■ Exercise prompt ■
Where a line holds the word "test", copy it from the records.

■ Extracted material ■
___

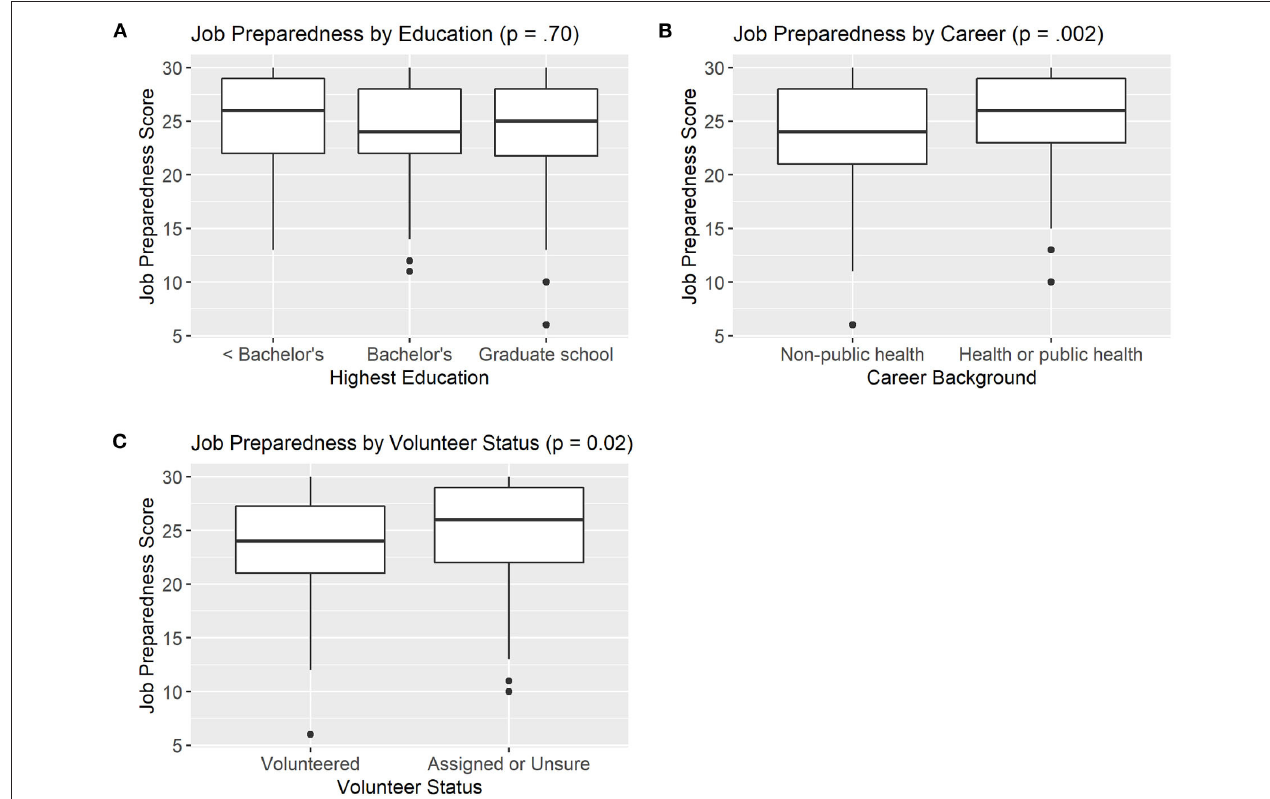
FIGURE 2 | Differences in Self-Perceived Job Preparedness by Education Level ( A , n = 386), Career Background ( B , n = 356), and Volunteer Status ( C , n =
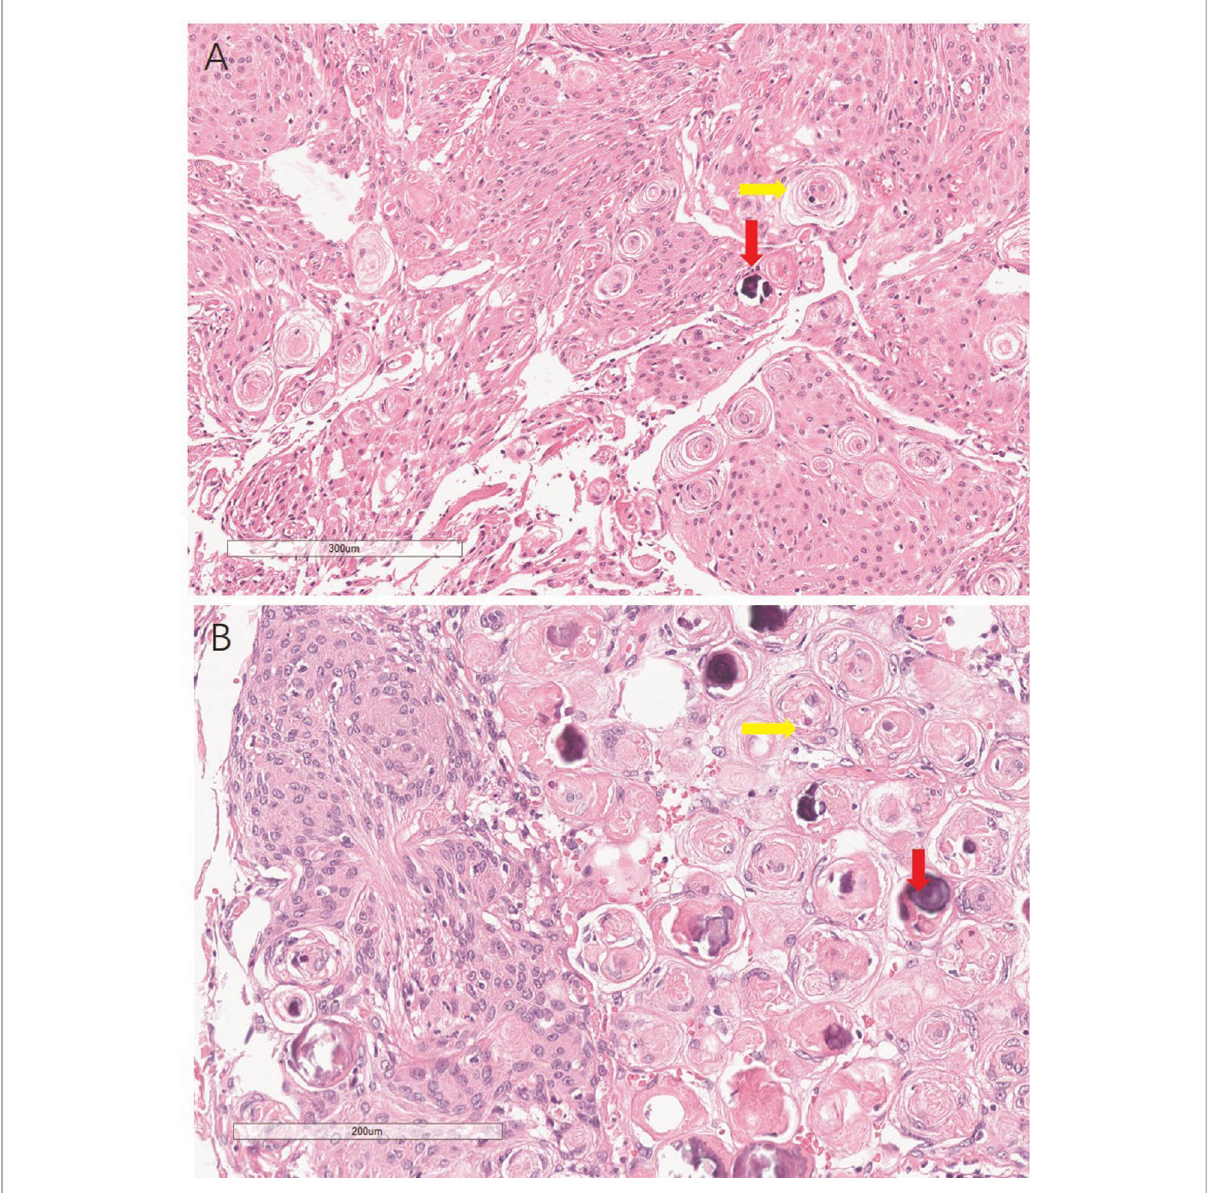
FIGURE 3 Histology of the meningiomas, showing psammoma bodies (yellow arrowhead) and calci fi cation (read arrowhead) in both falx and skull base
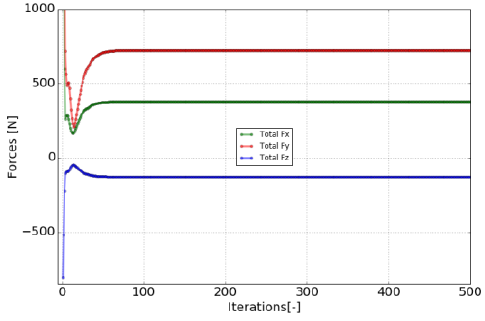
Figure 23. Typical solution convergence obtained by the Open-Source CFD configuration.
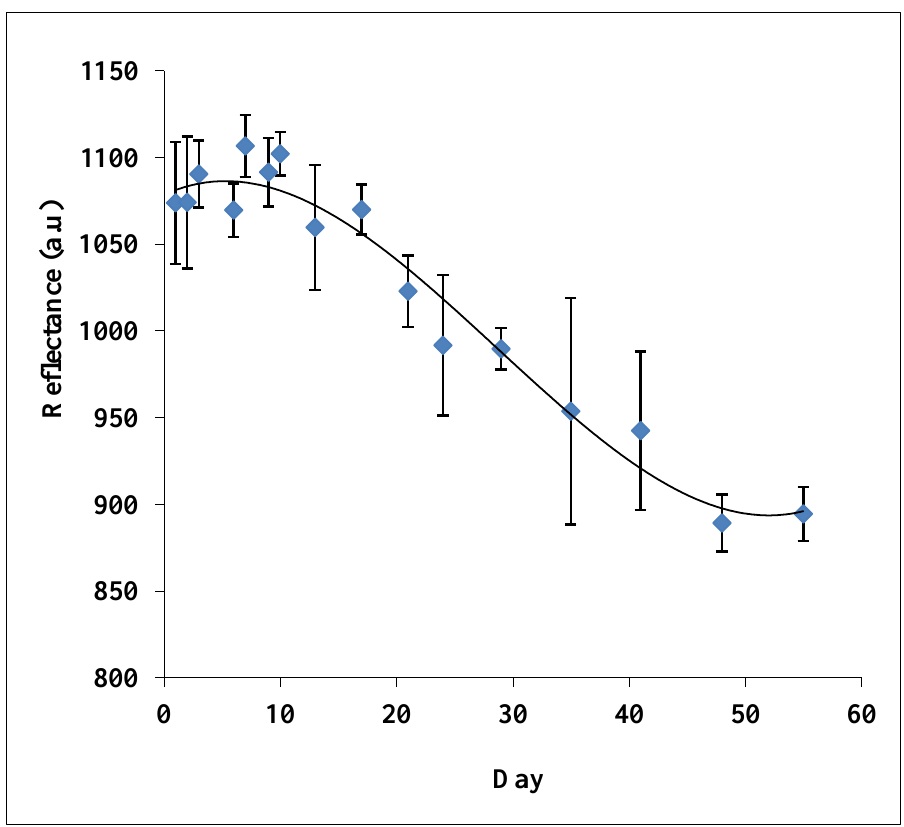
Figure 12. The optical urea biosensor response over 55 days experimental period using 600 mM urea in 50 mM phosphate buffer (pH 7) ( n =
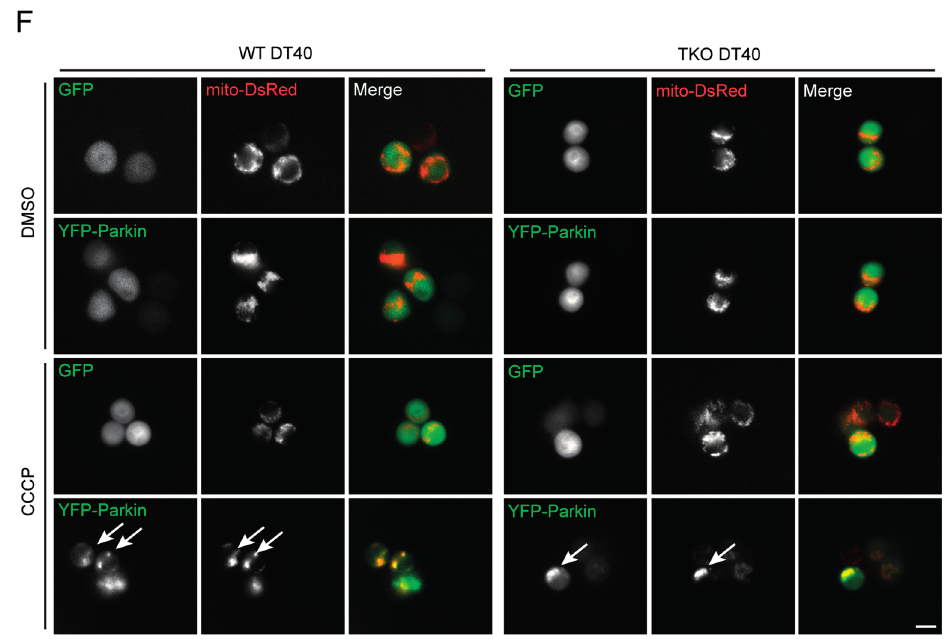
Figure 7. Effect of IP3R depletion on LC3 lipidation and Parkin recruitment to damaged mitochondria. ( A ) Immunoblot of LC3 lipidation in WT and TKO-DT40 cell lysates treated with Bafilomycin A1 for 2 h; ( B ) Quantitation of basal LC3 lipidation in WT and TKO-DT40 cells ( n = 3; means ± SD; ns = not significant, t -test); ( C ) Quantitation of LC3 lipidation in WT and TKO-DT40 cells treated with Bafilomycin A1. ( n = 3; means ± SD; * p < 0.05 2-way ANOVA Bonferroni post -test); ( D ) Immunoblot and ( E ) quantitation of LC3 lipidation in WT and TKO-DT40 cell lysates treated with increasing concentrations of CCCP for 1 h ( n = 3; means ± SD); ( F ) YFP-Parkin recruitment to damaged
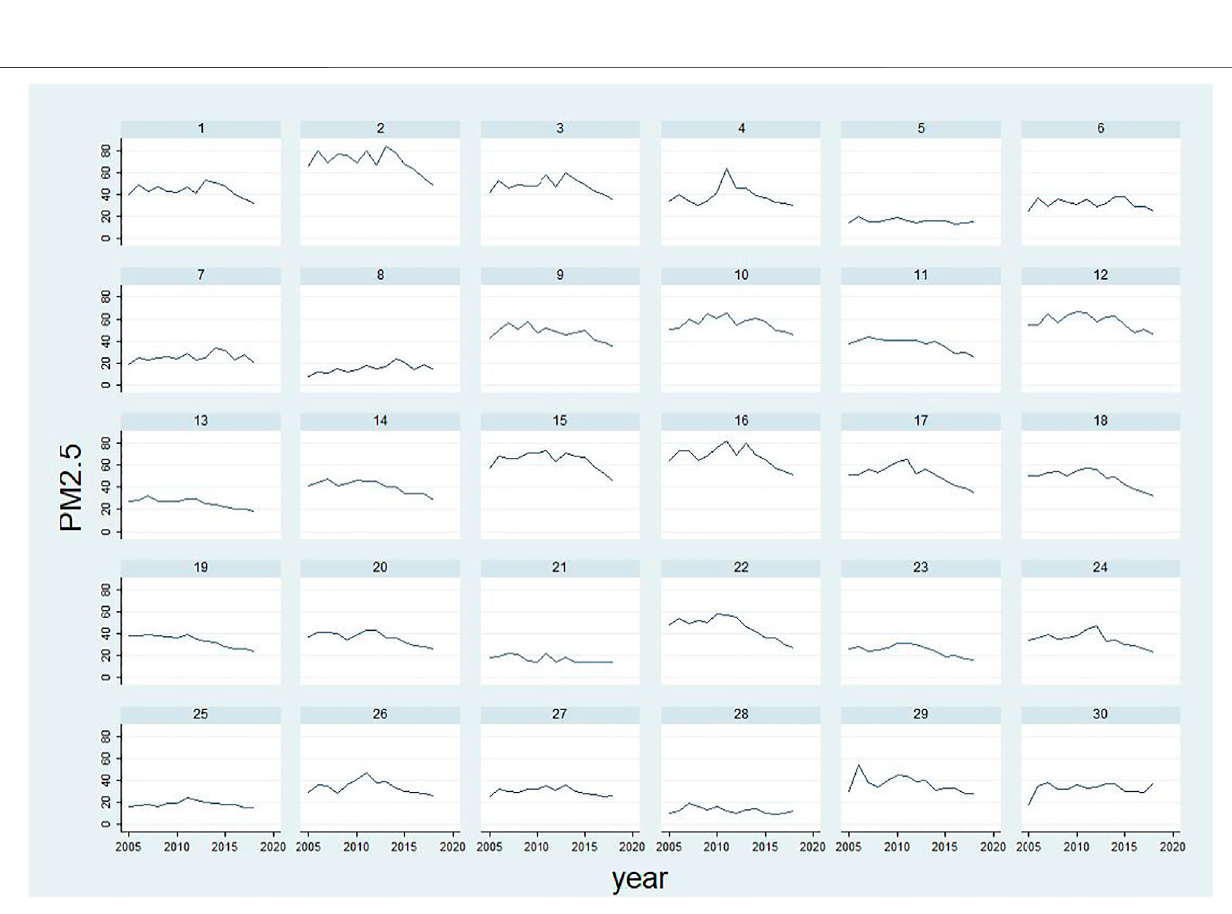
Frontiers in Environmental Science |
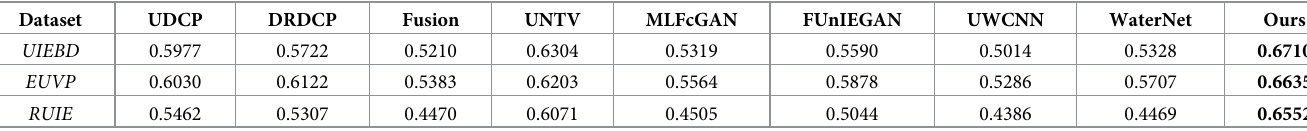
Table 3. UCIQE of evaluation results on test datasets.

___

■ Output of the exercise ■
Figure 7. Effect of IP3R depletion on LC3 lipidation and Parkin recruitment to damaged mitochondria. ( A ) Immunoblot of LC3 lipidation in WT and TKO-DT40 cell lysates treated with Bafilomycin A1 for 2 h; ( B ) Quantitation of basal LC3 lipidation in WT and TKO-DT40 cells ( n = 3; means ± SD; ns = not significant, t -test); ( C ) Quantitation of LC3 lipidation in WT and TKO-DT40 cells treated with Bafilomycin A1. ( n = 3; means ± SD; * p < 0.05 2-way ANOVA Bonferroni post -test); ( D ) Immunoblot and ( E ) quantitation of LC3 lipidation in WT and TKO-DT40 cell lysates treated with increasing concentrations of CCCP for 1 h ( n = 3; means ± SD); ( F ) YFP-Parkin recruitment to damaged
Table 3. UCIQE of evaluation results on test datasets.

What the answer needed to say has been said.